As enactors of Marx’s ideas have learned throughout history, though, Shinji also learns that all that glitters is not gold. Shinji becomes wrapped up in the SEELE’s plans and it works out such that he gains the power to decide whether Instrumentality is carried out. At this point, Shinji is in an incredibly vulnerable mental state, and he succumbs to his desire to wipe away not only his individuality, but all of humanity’s. What he experiences, though, is not the escape from pain and sadness that was promised. The void remains unfulfilled, and he reflects on the times he had on Earth as himself. While his life has been tough and wrought with pain in various forms, running away was not going to provide the comfort he sought. He rejects the choice of collective “harmonious” existence, accepting and welcoming imperfect individuality with all its adversities.

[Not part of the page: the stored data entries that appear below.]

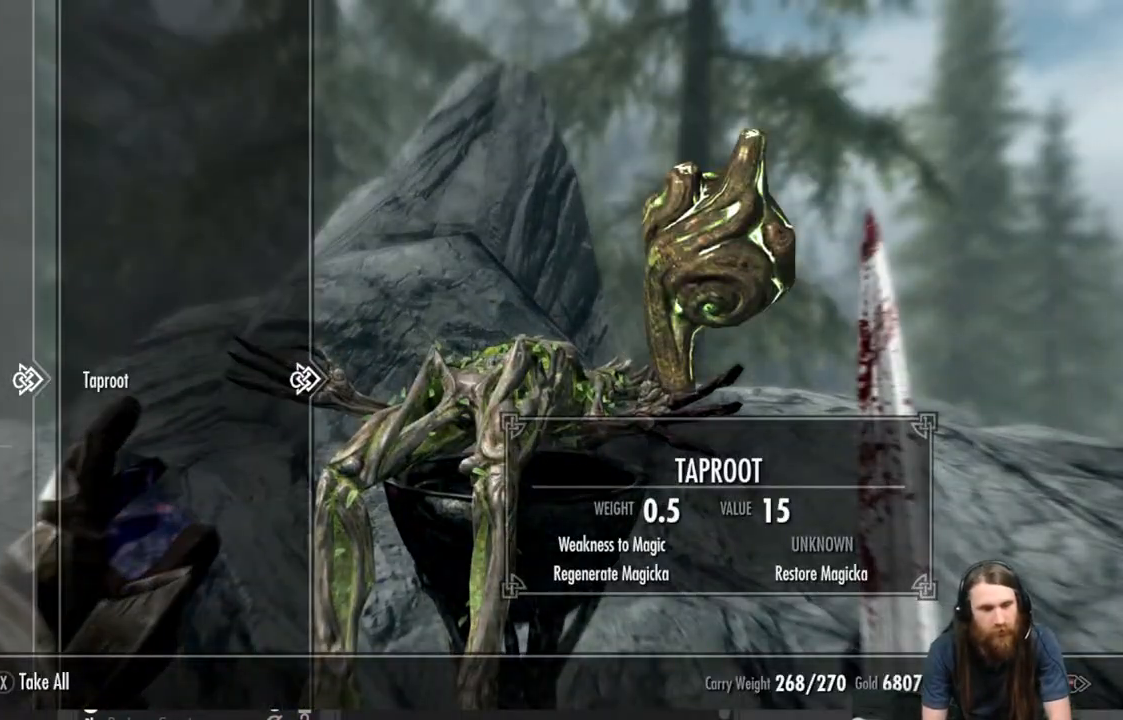
{"buttons": ["B"], "left_stick": "center", "right_stick": "center", "events": [[83, "A", "down"], [167, "A", "up"], [483, "B", "down"]]}
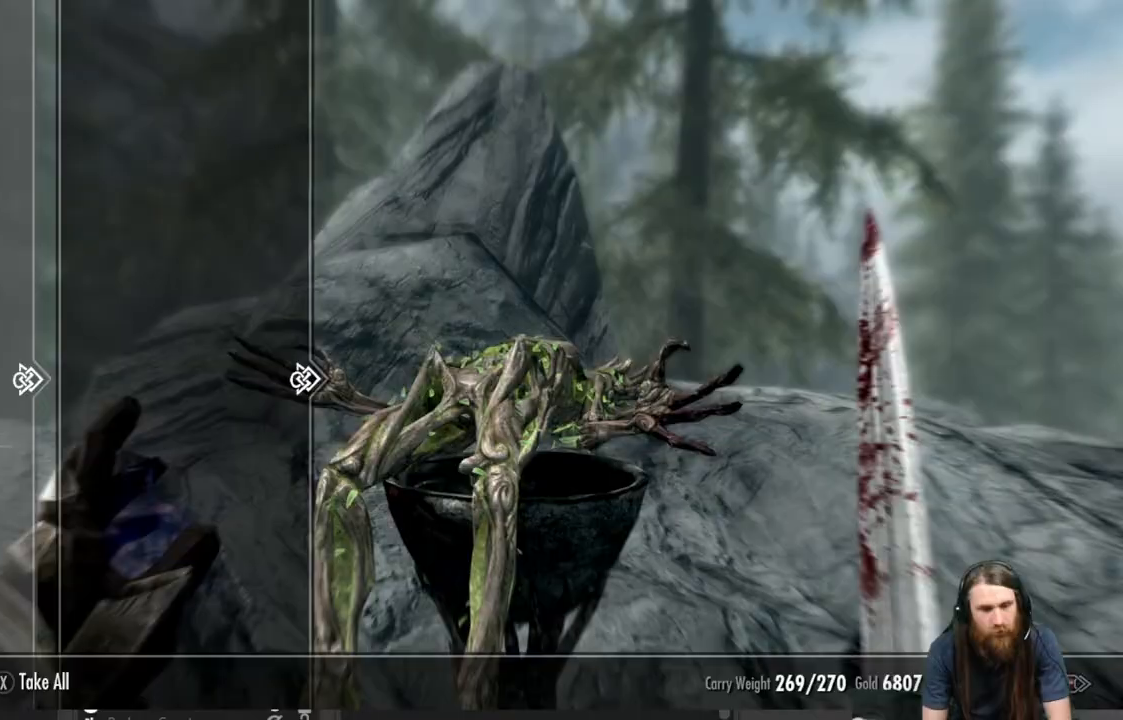
{"buttons": [], "left_stick": "center", "right_stick": "down-left", "events": [[100, "B", "up"], [433, "right_stick", "down-left"]]}
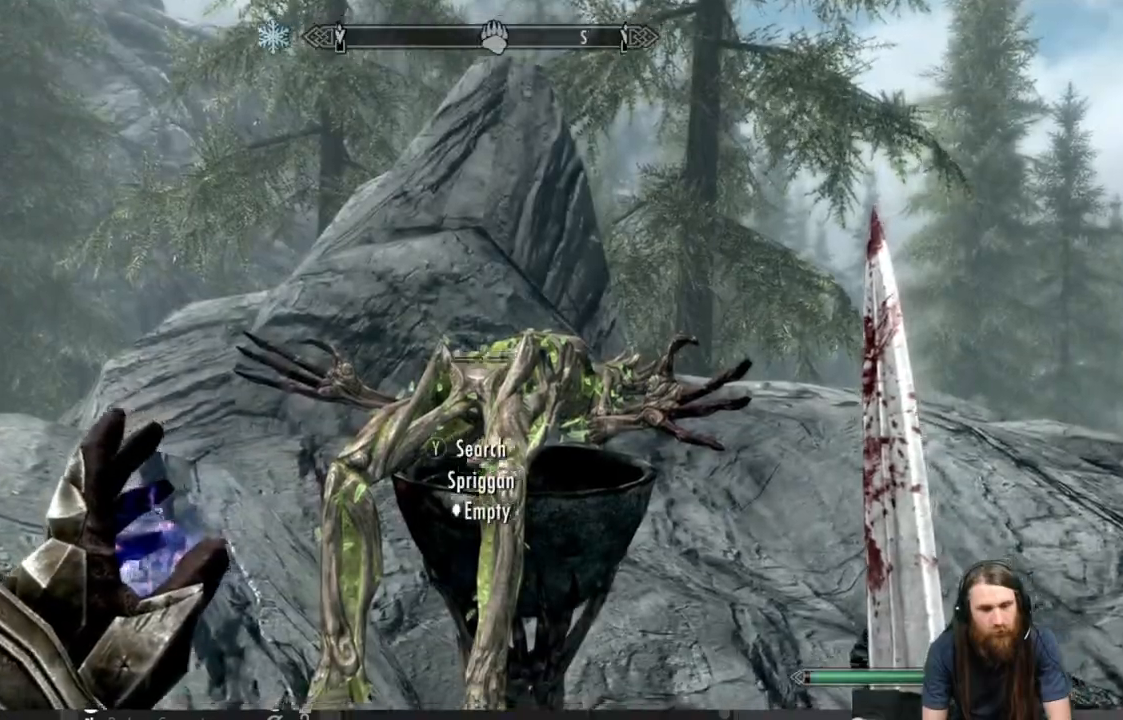
{"buttons": [], "left_stick": "up", "right_stick": "left", "events": [[333, "right_stick", "left"], [500, "left_stick", "up"]]}
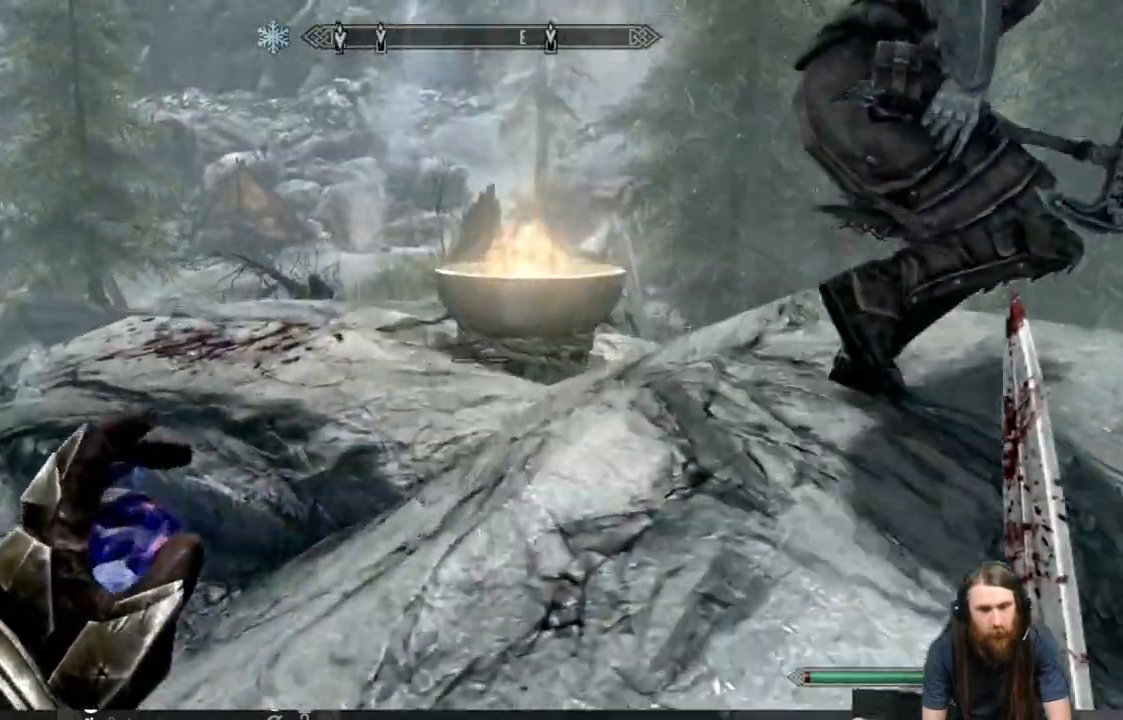
{"buttons": [], "left_stick": "up", "right_stick": "down-left", "events": [[67, "right_stick", "center"], [317, "right_stick", "down-left"]]}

Collectivist ideologies are ultimately nothing but fantastical escapes from reality, filled with promises of freedom from scarcity and alienation in one’s work. Marx goes so far as to write that under communism someone can “…hunt in the morning, fish in the afternoon, rear cattle in the evening, criticize after dinner…” Unfortunately, for the victims of collectivism this was never to be the case. These ideas have wrought serious consequences and harm throughout the 20th century, yet they remain popular. Marx believed reality to be one of human, namely proletariat, suffering, but failed to see the flourishing around him, a mistake many continue to make. Shinji makes the same mistake, failing to embrace the meaningful moments he experiences, only to realize so after sacrificing his and all of humanity’s individuality to the collective. Individualism offers no shiny promises to escape the vicissitudes of life, but allows individuals to express the beauty within themselves and voluntarily share it with others. Neon Genesis Evangelion is a fantastic representation of how a unique, creative vision can crystalize these ideas into a thought provoking work of art.